Nancy Holt, “Holes of Light” (1973) (image courtesy Dia Art Foundation)
An oval spotlight shoots across the gallery’s brick wall from a slanted angle. I register its shape as I see what else stands before me: perpendicular to the floor, a tall, metal rod supports a welded tube that looks like a telescope. Peering through this cylindrical device, the quality of light cast upon the wall changes, intensifying until I can no longer distinguish surface from space. An optical trick. By focusing my eye on the spotlight’s image, artist Nancy Holt has shown me the sun.
Sometimes, the best art requires very little intervention by the artist; rather, she flips a switch in the viewer’s brain to create the world anew. That’s what Holt’s work exemplifies in a tightly curated exhibition honoring her light installations at Dia:Chelsea.

Installation view, as seen through one of Nancy Holt’s locators (photo by the author for Hyperallergic)

The same installation view as above, just seen without use of a locator (photo by the author for Hyperallergic)
Holt’s moment of recognition is long overdue. She is yet another woman artist whose career was overshadowed by a famous husband — Holt helped marshal her late-husband Robert Smithson’s career into the art historical canon after he died in a 1973 plane crash. And while the Dia Art Foundation has held her husband’s work in their collection for decades, Holt has only recently come into the fold. The cultural institution acquired one of her most famous works, “Sun Tunnels” (1973–76), earlier this year, making it the first piece of land art in the collection by a woman.
Before the artist’s first retrospective, organized by Columbia University in 2010, Holt’s presence in the gallery scene was virtually nil for 17 years. (Her previous solo exhibition was in 1993 at the now-shuttered John Weber Gallery, which was later purchased and renamed by James Cohan.) That does not mean that Holt had an inert career. She boasts an almost five-decade-long history of questioning the boundaries of art, architecture, and nature.

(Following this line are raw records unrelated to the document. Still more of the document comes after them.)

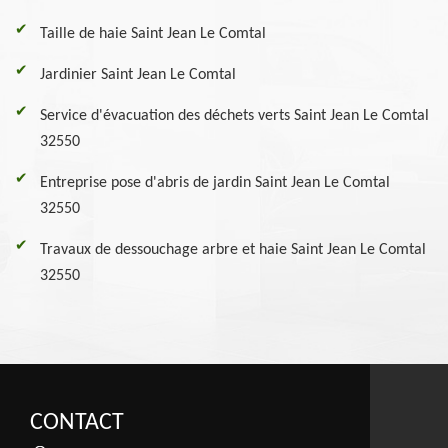
Taille de haie Saint Jean Le Comtal
Jardinier Saint Jean Le Comtal
Service d'évacuation des déchets verts Saint Jean Le Comtal
32550
Entreprise pose d'abris de jardin Saint Jean Le Comtal
32550
Travaux de dessouchage arbre et haie Saint Jean Le Comtal
32550
CONTACT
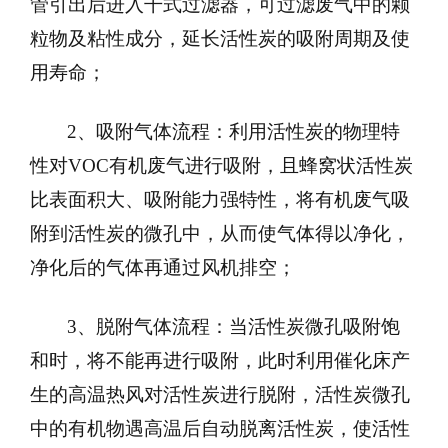
管引出后进入干式过滤器，可过滤废气中的颗
粒物及粘性成分，延长活性炭的吸附周期及使
用寿命；
2
、吸附气体流程：利用活性炭的物理特
性对VOC有机废气进行吸附，且蜂窝状活性炭
比表面积大、吸附能力强特性，将有机废气吸
附到活性炭的微孔中，从而使气体得以净化，
净化后的气体再通过风机排空；
3
、脱附气体流程：当活性炭微孔吸附饱
和时，将不能再进行吸附，此时利用催化床产
生的高温热风对活性炭进行脱附，活性炭微孔
中的有机物遇高温后自动脱离活性炭，使活性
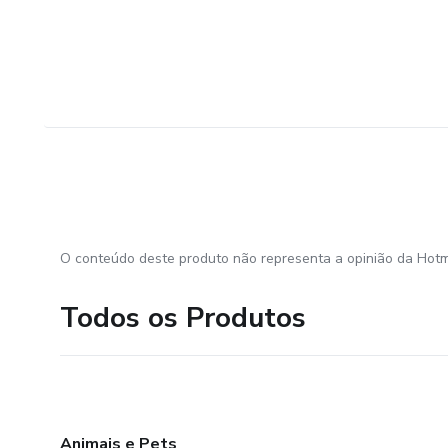
O conteúdo deste produto não representa a opinião da Hotm
Todos os Produtos
Animais e Pets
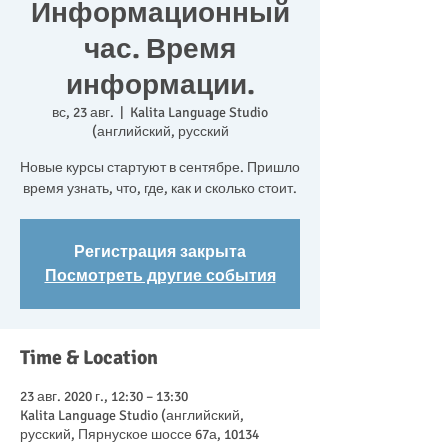
Информационный
час. Время
информации.
вс, 23 авг.
  |  
Kalita Language Studio
(английский, русский
Новые курсы стартуют в сентябре. Пришло
Регистрация закрыта
Посмотреть другие события
Time & Location
23 авг. 2020 г., 12:30 – 13:30
Kalita Language Studio (английский,
русский, Пярнуское шоссе 67а, 10134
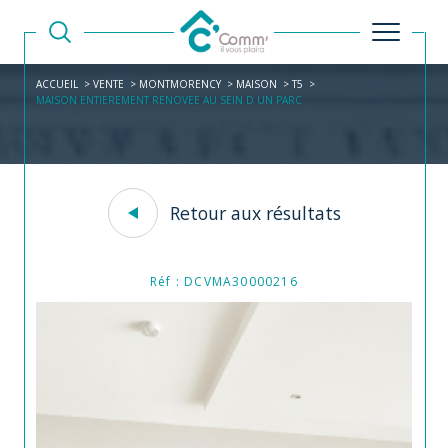
ACCUEIL
VENTE
MONTMORENCY
MAISON
T5
MAISON ENTIEREMENT RENOVEE AU SEIN D UN PARC
Retour aux résultats
Réf : DCVMA30000216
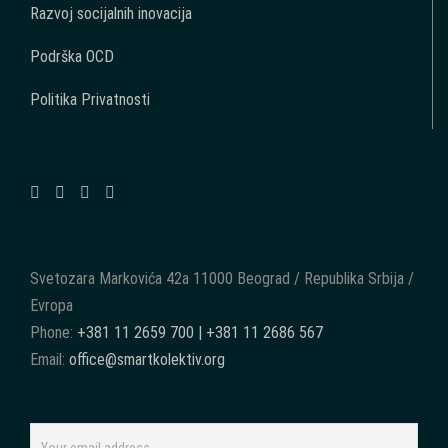
Razvoj socijalnih inovacija
Podrška OCD
Politika Privatnosti
Svetozara Markovića 42a 11000 Beograd / Republika Srbija /
Evropa
Phone:
+381 11 2659 700 | +381 11 2686 567
Email:
office@smartkolektiv.org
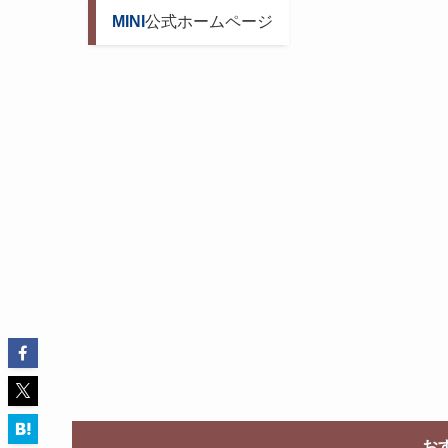
MINI
公式ホームページ
お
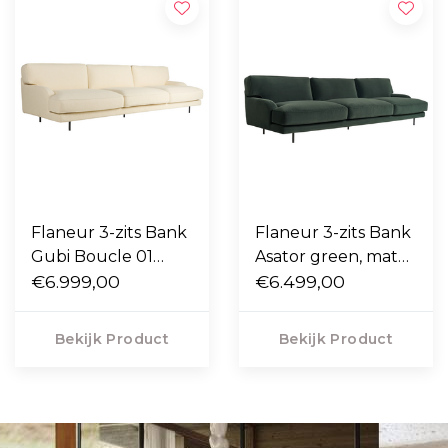
Flaneur 3-zits Bank
Flaneur 3-zits Bank
Gubi Boucle 01
Asator green, mat
cream, mat zwart
€6.999,00
zwart poten
€6.499,00
poten
Bekijk Product
Bekijk Product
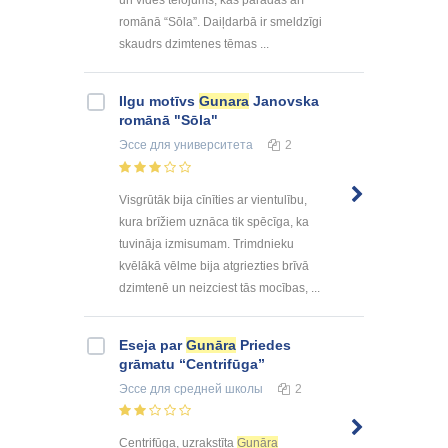
romānā “Sōla”. Daiļdarbā ir smeldzīgi
skaudrs dzimtenes tēmas ...
Ilgu motīvs
Gunara
Janovska
romānā "Sōla"
Эссе
для университета
2
Visgrūtāk bija cīnīties ar vientulību,
kura brīžiem uznāca tik spēcīga, ka
tuvināja izmisumam. Trimdnieku
kvēlākā vēlme bija atgriezties brīvā
dzimtenē un neizciest tās mocības, ...
Eseja par
Gunāra
Priedes
grāmatu “Centrifūga”
Эссе
для средней школы
2
Centrifūga, uzrakstīta
Gunāra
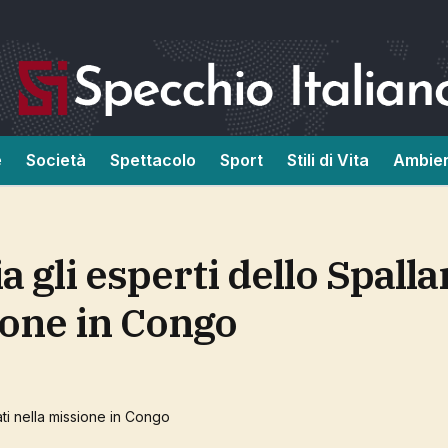
e
Società
Spettacolo
Sport
Stili di Vita
Ambie
ione in Congo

Installation view (photo by the author for Hyperallergic)
Unlike her Land Art peers, Holt did not create megalithic monuments of machismo. She was less concerned with upending Earth’s soil and terraforming the landscape; rather, she wanted to minimize the impact of her art on the environment. Holt therefore renders nature on a human scale. Her work is less interventionist than that of other artists like Smithson or even Andy Goldsworthy, as she prefers to simply frame natural phenomena. Just months before her death in 2014, Holt presented a keynote lecture at the Princeton University Art Museum in which she described her telescope-like works — which she called “locators” — as objects akin to cameras. Guiding the viewer’s eye to key information, these devices became artistically improvised lenses onto the world.
Curator Kelly Kivland has organized the Dia:Chelsea exhibition to consider Holt’s place within the constellation of modernists, minimalists, and conceptualists of her time. Toward the back of the gallery, two locator devices are caught between a small mirror and a large, black circle spray-painted onto a brick wall. This is phenomenology 101: the black circle is a reference to the mirror, but it cannot itself reflect; yet it looks toward the mirror through the intervening locators. The viewer steps into this exchange between mirror and circle, intruding into a philosophical standoff between painting and perspective.

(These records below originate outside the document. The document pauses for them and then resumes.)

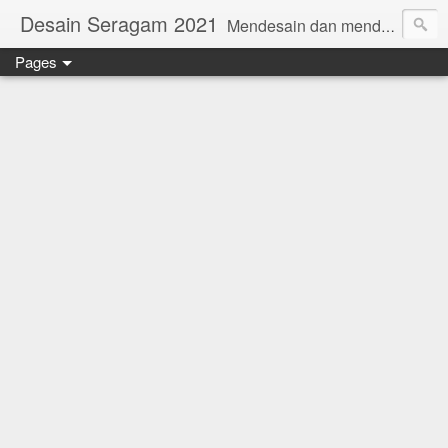
Desain Seragam 2021
Mendesain dan mendesain ulang SERAGAM KERJA 2018 www.rumahjahit.com
Pages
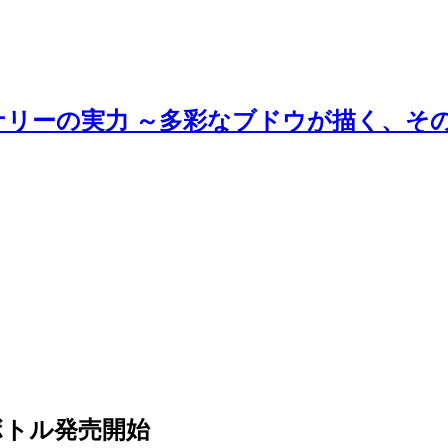
ナリーの実力 ～多彩なブドウが描く、そ
ボトル発売開始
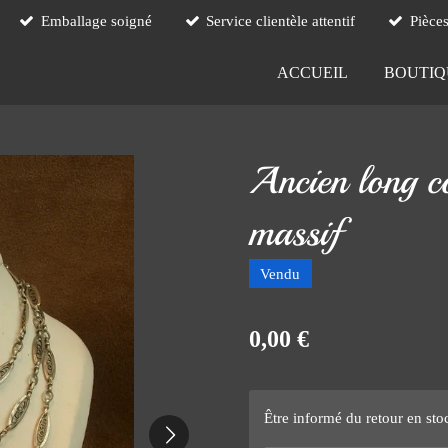
Emballage soigné
Service clientèle attentif
Pièce
ACCUEIL
BOUTI
Ancien long co
massif
Vendu
0,00 €
Être informé du retour en sto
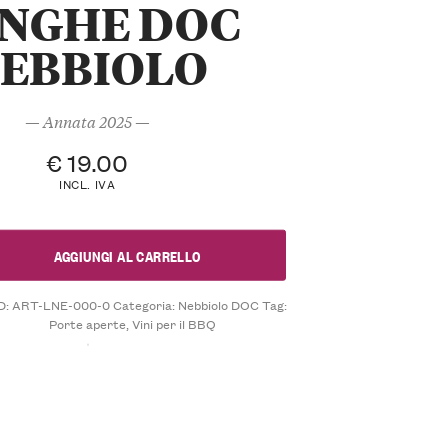
NGHE DOC
EBBIOLO
— Annata 2025 —
€
19.00
INCL. IVA
AGGIUNGI AL CARRELLO
D:
ART-LNE-000-0
Categoria:
Nebbiolo DOC
Tag:
Porte aperte
,
Vini per il BBQ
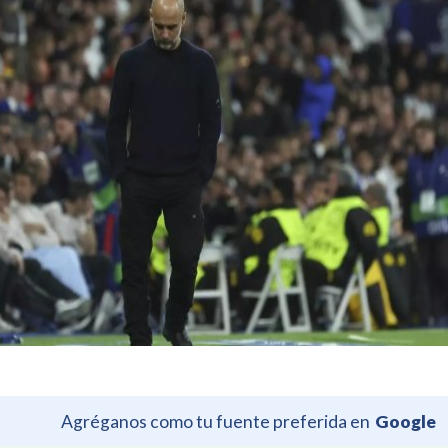
Agréganos como tu fuente preferida en
Google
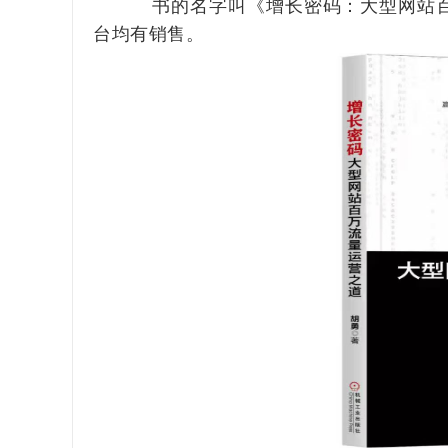
书的名字叫《
增长密码
：
大型网站
台均有销售。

Installation view (photo by the author for Hyperallergic)

Installation view (photo by the author for Hyperallergic)
Holt’s room-sized light installations require significantly less mental stamina to comprehend but are nonetheless fascinating. “Holes of Light” (1973) references the eight different phases of the moon, forming shadow crescents through the strategic alignment of a light source with holes in a wall. The room is split in half with a wall containing a diagonal line of circular cutouts. Alternating the light sources from one side to the other allows the light and shadows cast upon the wall to alternate as well. For Holt, this rapid exchange establishes light as the concretization of sight.
But this is more than an optical illusion. Speaking in a 1983 interview, Holt describes her work as functional: “Art needs to be a more necessary part of the world, of society,” she remarks. Holt’s work is more than a meditation on the fundamental building blocks of sight and space. She wants to create a new system for visualizing the world around us — one that is more holistic, a totality.
Nancy Holt continues at Dia:Chelsea (541 West 22nd Street, Chelsea, Manhattan) through February 16. The exhibition was curated by Kelly Kivland.
I can only admire Nancy Holt for making art in the way she did. That makes it all the harder for me to understand why at the top of this article there is concern that “it has taken decades for Holt to gain recognition.”
That, from what you have written, does not seem to have been Nancy Holt’s raison d’être. True or not, I don’t believe that recognition ought be the guiding force behind what any artist is doing. It is the ‘thing’ being made that counts. As the poet W.S. Graham said, “Do not expect applause.”